Estratto della pagina:
⟨
Prosegue la crescita dell’affiliazione distributiva: nel primo semestre 2017 il settore del commercio in franchising ha fatto registrare un aumento del fatturato dello 0,8% rispetto allo stesso periodo dell’anno precedente, favorito anche dalla variazione positiva del Pil nazionale e dalla crescita dell’indice della fiducia dei consumatori. I 51.000 negozi in affiliazione raggiungono pertanto 24 miliardi di fatturato globale.

La prima parte del 2017 fa registrare anche un sensibile aumento dell’occupazione: + 3% con 200.000 addetti nel comparto. Food, fashion e wellness sono le merceologie più ricercate. Queste le prime anticipazioni sull’andamento del settore, che verranno presentate nella 32° edizione del Salone Franchising Milano (dal 12 al 14 ottobre 2017).
⟩
Attività 1:
Secondo il testo sul franchising, quanti addetti conta il comparto nella prima parte del 2017?
Attività 2:
Traduci in inglese la seguente frase del testo sul franchising: "Food, fashion e wellness sono le merceologie più ricercate."
Attività 3:
Prosegui il testo sul franchising a partire dalla sua ultima frase.

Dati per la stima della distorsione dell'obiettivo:
⟨
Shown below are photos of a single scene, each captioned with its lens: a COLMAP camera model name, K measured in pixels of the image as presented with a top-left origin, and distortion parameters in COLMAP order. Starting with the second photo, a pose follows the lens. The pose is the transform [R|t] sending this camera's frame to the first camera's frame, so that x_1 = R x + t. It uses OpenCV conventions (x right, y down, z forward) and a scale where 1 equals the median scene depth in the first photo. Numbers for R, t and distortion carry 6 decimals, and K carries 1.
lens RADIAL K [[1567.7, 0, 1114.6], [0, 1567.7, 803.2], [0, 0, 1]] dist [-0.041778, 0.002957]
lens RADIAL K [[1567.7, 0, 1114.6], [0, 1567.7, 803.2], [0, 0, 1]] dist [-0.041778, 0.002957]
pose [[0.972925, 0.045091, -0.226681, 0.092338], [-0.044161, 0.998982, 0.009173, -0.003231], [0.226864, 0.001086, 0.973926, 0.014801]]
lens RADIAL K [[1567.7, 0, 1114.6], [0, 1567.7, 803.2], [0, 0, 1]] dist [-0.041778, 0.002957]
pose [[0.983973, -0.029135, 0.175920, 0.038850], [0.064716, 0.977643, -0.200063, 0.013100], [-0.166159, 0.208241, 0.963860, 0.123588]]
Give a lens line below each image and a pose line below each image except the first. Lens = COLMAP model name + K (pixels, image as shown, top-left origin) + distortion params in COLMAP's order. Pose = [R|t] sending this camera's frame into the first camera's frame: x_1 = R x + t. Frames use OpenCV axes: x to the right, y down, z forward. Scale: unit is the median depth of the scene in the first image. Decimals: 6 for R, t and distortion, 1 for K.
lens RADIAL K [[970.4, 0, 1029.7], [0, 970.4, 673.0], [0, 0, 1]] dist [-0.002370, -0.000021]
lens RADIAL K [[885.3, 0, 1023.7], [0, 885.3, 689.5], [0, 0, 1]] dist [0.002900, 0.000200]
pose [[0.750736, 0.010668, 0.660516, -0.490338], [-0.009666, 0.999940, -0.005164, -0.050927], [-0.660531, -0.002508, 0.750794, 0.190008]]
⟩
Risultato 1:
200.000 addetti.

Risultato 2:
Food, fashion, and wellness are the most sought-after product categories.

Risultato 3:
I 200.000 occupati provengono dal mondo del commercio, dell’impiego, della piccola imprenditoria e della scuola. Tra questi cresce la rappresentativa degli ex manager che portano capacità finanziaria e know how personale: oggi rappresentano l’11% degli affiliati con un’evoluzione, sempre nel semestre, del 6,5% sul 2016. Il loro investimento medio d’avviamento è superiore a quello dell’intero comparto: il 18% di loro investe tra i 50 e i 100.000 euro, il 4% tra 100 e 500.000, il 2% oltre mezzo milione.

“Il food si conferma anche per il 2017 un settore merceologico trainante, con una crescente attenzione verso l’alimentazione salutare – commenta Fabrizio Valente Ad di Kiki Lab, società di consulenza nel retail, nuovo partner del Salone Franchising Milano –. Si studiano servizi d’avanguardia che vanno in quella direzione. Penso, tanto per esemplificare, a una società inglese che propone menu in cui non solo vengono forniti i livelli nutrizionali dei piatti, ma è possibile personalizzarli richiedendo grammature specifiche per ogni singolo ingrediente”.